TASK TO COMPLETE: Reproduce every line in the entries below character for character, keeping the same order and line breaks.

RECORDS FOR PROCESSING:
__________

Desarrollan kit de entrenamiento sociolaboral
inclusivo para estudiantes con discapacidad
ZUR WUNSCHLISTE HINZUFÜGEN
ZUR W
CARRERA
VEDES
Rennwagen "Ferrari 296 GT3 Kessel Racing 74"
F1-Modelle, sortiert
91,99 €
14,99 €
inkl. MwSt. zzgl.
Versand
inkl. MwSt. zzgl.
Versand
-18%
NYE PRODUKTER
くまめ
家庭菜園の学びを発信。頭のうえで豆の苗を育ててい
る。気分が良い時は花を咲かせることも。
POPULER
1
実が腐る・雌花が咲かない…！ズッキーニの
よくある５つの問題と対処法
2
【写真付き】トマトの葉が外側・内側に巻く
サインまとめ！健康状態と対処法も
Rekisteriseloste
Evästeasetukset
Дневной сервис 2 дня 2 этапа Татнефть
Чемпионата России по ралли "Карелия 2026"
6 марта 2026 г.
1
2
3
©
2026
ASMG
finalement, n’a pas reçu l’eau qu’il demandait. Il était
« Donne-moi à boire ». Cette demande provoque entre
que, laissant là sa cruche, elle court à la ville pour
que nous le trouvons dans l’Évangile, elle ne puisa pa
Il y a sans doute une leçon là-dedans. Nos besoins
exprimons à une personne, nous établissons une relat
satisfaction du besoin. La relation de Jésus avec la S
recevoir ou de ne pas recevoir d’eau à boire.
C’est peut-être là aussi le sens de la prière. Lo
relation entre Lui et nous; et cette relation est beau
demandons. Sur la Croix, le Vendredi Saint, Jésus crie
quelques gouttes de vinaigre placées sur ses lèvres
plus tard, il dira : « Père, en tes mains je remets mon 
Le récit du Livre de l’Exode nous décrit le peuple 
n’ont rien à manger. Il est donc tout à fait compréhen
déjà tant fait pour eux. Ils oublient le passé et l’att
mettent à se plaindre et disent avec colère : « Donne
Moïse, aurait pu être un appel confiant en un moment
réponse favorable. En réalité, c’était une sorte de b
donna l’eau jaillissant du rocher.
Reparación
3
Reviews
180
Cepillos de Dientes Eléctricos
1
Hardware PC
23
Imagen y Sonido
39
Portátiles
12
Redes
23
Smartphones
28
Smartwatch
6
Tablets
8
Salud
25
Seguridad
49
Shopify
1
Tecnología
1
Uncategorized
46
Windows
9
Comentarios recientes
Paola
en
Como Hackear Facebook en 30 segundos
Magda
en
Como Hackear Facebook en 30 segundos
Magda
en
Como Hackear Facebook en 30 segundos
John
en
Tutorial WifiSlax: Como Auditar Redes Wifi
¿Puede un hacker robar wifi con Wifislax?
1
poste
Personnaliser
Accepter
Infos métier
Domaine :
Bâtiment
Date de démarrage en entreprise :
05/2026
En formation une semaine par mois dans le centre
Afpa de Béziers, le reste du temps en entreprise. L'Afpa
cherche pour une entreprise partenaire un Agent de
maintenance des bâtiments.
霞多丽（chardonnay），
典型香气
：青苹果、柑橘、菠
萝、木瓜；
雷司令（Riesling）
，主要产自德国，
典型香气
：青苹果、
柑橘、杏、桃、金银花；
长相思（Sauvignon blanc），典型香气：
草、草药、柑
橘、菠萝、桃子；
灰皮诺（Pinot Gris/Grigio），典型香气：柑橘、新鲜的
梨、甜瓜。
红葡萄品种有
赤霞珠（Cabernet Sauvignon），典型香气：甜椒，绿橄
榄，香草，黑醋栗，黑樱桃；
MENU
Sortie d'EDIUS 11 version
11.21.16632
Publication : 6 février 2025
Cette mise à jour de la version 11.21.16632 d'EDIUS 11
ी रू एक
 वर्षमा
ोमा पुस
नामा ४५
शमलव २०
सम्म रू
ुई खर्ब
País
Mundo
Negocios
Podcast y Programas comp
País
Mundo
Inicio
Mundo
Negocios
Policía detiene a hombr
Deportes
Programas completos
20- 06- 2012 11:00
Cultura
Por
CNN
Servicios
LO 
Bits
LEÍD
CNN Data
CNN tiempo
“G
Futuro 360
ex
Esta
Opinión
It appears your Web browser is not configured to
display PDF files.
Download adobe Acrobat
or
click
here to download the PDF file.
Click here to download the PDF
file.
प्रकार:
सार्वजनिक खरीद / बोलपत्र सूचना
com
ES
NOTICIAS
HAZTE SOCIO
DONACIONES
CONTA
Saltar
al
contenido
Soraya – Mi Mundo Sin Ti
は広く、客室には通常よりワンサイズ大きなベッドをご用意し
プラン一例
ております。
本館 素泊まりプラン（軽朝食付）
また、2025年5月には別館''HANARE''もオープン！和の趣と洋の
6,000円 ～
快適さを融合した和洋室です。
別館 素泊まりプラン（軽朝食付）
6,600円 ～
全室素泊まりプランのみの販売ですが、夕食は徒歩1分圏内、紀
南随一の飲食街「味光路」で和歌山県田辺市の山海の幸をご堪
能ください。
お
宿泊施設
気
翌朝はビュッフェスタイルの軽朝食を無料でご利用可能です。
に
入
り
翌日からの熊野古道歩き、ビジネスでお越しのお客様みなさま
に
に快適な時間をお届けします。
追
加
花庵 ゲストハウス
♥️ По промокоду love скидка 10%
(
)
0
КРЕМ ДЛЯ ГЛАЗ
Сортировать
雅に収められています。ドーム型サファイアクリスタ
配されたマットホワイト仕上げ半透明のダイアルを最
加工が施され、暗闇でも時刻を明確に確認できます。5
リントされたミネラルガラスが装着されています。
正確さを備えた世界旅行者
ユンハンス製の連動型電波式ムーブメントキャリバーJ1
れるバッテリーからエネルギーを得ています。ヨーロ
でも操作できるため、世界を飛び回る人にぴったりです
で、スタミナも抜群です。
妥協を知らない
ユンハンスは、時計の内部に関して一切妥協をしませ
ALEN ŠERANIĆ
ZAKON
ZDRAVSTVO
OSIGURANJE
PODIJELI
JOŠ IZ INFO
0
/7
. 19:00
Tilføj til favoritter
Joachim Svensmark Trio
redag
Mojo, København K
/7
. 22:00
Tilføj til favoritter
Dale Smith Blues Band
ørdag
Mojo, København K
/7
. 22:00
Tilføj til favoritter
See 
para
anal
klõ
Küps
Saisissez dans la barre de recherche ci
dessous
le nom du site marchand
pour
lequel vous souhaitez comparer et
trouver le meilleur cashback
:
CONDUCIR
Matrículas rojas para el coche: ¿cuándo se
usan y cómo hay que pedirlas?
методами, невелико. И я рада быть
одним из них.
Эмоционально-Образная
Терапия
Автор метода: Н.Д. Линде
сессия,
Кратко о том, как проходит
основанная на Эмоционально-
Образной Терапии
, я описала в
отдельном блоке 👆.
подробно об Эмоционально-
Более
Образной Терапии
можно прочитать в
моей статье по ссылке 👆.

__________

SOLVED EXERCISE:
Desarrollan kit de entrenamiento sociolaboral
inclusivo para estudiantes con discapacidad
ZUR WUNSCHLISTE HINZUFÜGEN
ZUR W
CARRERA
VEDES
Rennwagen "Ferrari 296 GT3 Kessel Racing 74"
F1-Modelle, sortiert
91,99 €
14,99 €
inkl. MwSt. zzgl.
Versand
inkl. MwSt. zzgl.
Versand
-18%
NYE PRODUKTER
くまめ
家庭菜園の学びを発信。頭のうえで豆の苗を育ててい
る。気分が良い時は花を咲かせることも。
POPULER
1
実が腐る・雌花が咲かない…！ズッキーニの
よくある５つの問題と対処法
2
【写真付き】トマトの葉が外側・内側に巻く
サインまとめ！健康状態と対処法も
Rekisteriseloste
Evästeasetukset
Дневной сервис 2 дня 2 этапа Татнефть
Чемпионата России по ралли "Карелия 2026"
6 марта 2026 г.
1
2
3
©
2026
ASMG
finalement, n’a pas reçu l’eau qu’il demandait. Il était
« Donne-moi à boire ». Cette demande provoque entre
que, laissant là sa cruche, elle court à la ville pour
que nous le trouvons dans l’Évangile, elle ne puisa pa
Il y a sans doute une leçon là-dedans. Nos besoins
exprimons à une personne, nous établissons une relat
satisfaction du besoin. La relation de Jésus avec la S
recevoir ou de ne pas recevoir d’eau à boire.
C’est peut-être là aussi le sens de la prière. Lo
relation entre Lui et nous; et cette relation est beau
demandons. Sur la Croix, le Vendredi Saint, Jésus crie
quelques gouttes de vinaigre placées sur ses lèvres
plus tard, il dira : « Père, en tes mains je remets mon 
Le récit du Livre de l’Exode nous décrit le peuple 
n’ont rien à manger. Il est donc tout à fait compréhen
déjà tant fait pour eux. Ils oublient le passé et l’att
mettent à se plaindre et disent avec colère : « Donne
Moïse, aurait pu être un appel confiant en un moment
réponse favorable. En réalité, c’était une sorte de b
donna l’eau jaillissant du rocher.
Reparación
3
Reviews
180
Cepillos de Dientes Eléctricos
1
Hardware PC
23
Imagen y Sonido
39
Portátiles
12
Redes
23
Smartphones
28
Smartwatch
6
Tablets
8
Salud
25
Seguridad
49
Shopify
1
Tecnología
1
Uncategorized
46
Windows
9
Comentarios recientes
Paola
en
Como Hackear Facebook en 30 segundos
Magda
en
Como Hackear Facebook en 30 segundos
Magda
en
Como Hackear Facebook en 30 segundos
John
en
Tutorial WifiSlax: Como Auditar Redes Wifi
¿Puede un hacker robar wifi con Wifislax?
1
poste
Personnaliser
Accepter
Infos métier
Domaine :
Bâtiment
Date de démarrage en entreprise :
05/2026
En formation une semaine par mois dans le centre
Afpa de Béziers, le reste du temps en entreprise. L'Afpa
cherche pour une entreprise partenaire un Agent de
maintenance des bâtiments.
霞多丽（chardonnay），
典型香气
：青苹果、柑橘、菠
萝、木瓜；
雷司令（Riesling）
，主要产自德国，
典型香气
：青苹果、
柑橘、杏、桃、金银花；
长相思（Sauvignon blanc），典型香气：
草、草药、柑
橘、菠萝、桃子；
灰皮诺（Pinot Gris/Grigio），典型香气：柑橘、新鲜的
梨、甜瓜。
红葡萄品种有
赤霞珠（Cabernet Sauvignon），典型香气：甜椒，绿橄
榄，香草，黑醋栗，黑樱桃；
MENU
Sortie d'EDIUS 11 version
11.21.16632
Publication : 6 février 2025
Cette mise à jour de la version 11.21.16632 d'EDIUS 11
ी रू एक
 वर्षमा
ोमा पुस
नामा ४५
शमलव २०
सम्म रू
ुई खर्ब
País
Mundo
Negocios
Podcast y Programas comp
País
Mundo
Inicio
Mundo
Negocios
Policía detiene a hombr
Deportes
Programas completos
20- 06- 2012 11:00
Cultura
Por
CNN
Servicios
LO 
Bits
LEÍD
CNN Data
CNN tiempo
“G
Futuro 360
ex
Esta
Opinión
It appears your Web browser is not configured to
display PDF files.
Download adobe Acrobat
or
click
here to download the PDF file.
Click here to download the PDF
file.
प्रकार:
सार्वजनिक खरीद / बोलपत्र सूचना
com
ES
NOTICIAS
HAZTE SOCIO
DONACIONES
CONTA
Saltar
al
contenido
Soraya – Mi Mundo Sin Ti
は広く、客室には通常よりワンサイズ大きなベッドをご用意し
プラン一例
ております。
本館 素泊まりプラン（軽朝食付）
また、2025年5月には別館''HANARE''もオープン！和の趣と洋の
6,000円 ～
快適さを融合した和洋室です。
別館 素泊まりプラン（軽朝食付）
6,600円 ～
全室素泊まりプランのみの販売ですが、夕食は徒歩1分圏内、紀
南随一の飲食街「味光路」で和歌山県田辺市の山海の幸をご堪
能ください。
お
宿泊施設
気
翌朝はビュッフェスタイルの軽朝食を無料でご利用可能です。
に
入
り
翌日からの熊野古道歩き、ビジネスでお越しのお客様みなさま
に
に快適な時間をお届けします。
追
加
花庵 ゲストハウス
♥️ По промокоду love скидка 10%
(
)
0
КРЕМ ДЛЯ ГЛАЗ
Сортировать
雅に収められています。ドーム型サファイアクリスタ
配されたマットホワイト仕上げ半透明のダイアルを最
加工が施され、暗闇でも時刻を明確に確認できます。5
リントされたミネラルガラスが装着されています。
正確さを備えた世界旅行者
ユンハンス製の連動型電波式ムーブメントキャリバーJ1
れるバッテリーからエネルギーを得ています。ヨーロ
でも操作できるため、世界を飛び回る人にぴったりです
で、スタミナも抜群です。
妥協を知らない
ユンハンスは、時計の内部に関して一切妥協をしませ
ALEN ŠERANIĆ
ZAKON
ZDRAVSTVO
OSIGURANJE
PODIJELI
JOŠ IZ INFO
0
/7
. 19:00
Tilføj til favoritter
Joachim Svensmark Trio
redag
Mojo, København K
/7
. 22:00
Tilføj til favoritter
Dale Smith Blues Band
ørdag
Mojo, København K
/7
. 22:00
Tilføj til favoritter
See 
para
anal
klõ
Küps
Saisissez dans la barre de recherche ci
dessous
le nom du site marchand
pour
lequel vous souhaitez comparer et
trouver le meilleur cashback
:
CONDUCIR
Matrículas rojas para el coche: ¿cuándo se
usan y cómo hay que pedirlas?
методами, невелико. И я рада быть
одним из них.
Эмоционально-Образная
Терапия
Автор метода: Н.Д. Линде
сессия,
Кратко о том, как проходит
основанная на Эмоционально-
Образной Терапии
, я описала в
отдельном блоке 👆.
подробно об Эмоционально-
Более
Образной Терапии
можно прочитать в
моей статье по ссылке 👆.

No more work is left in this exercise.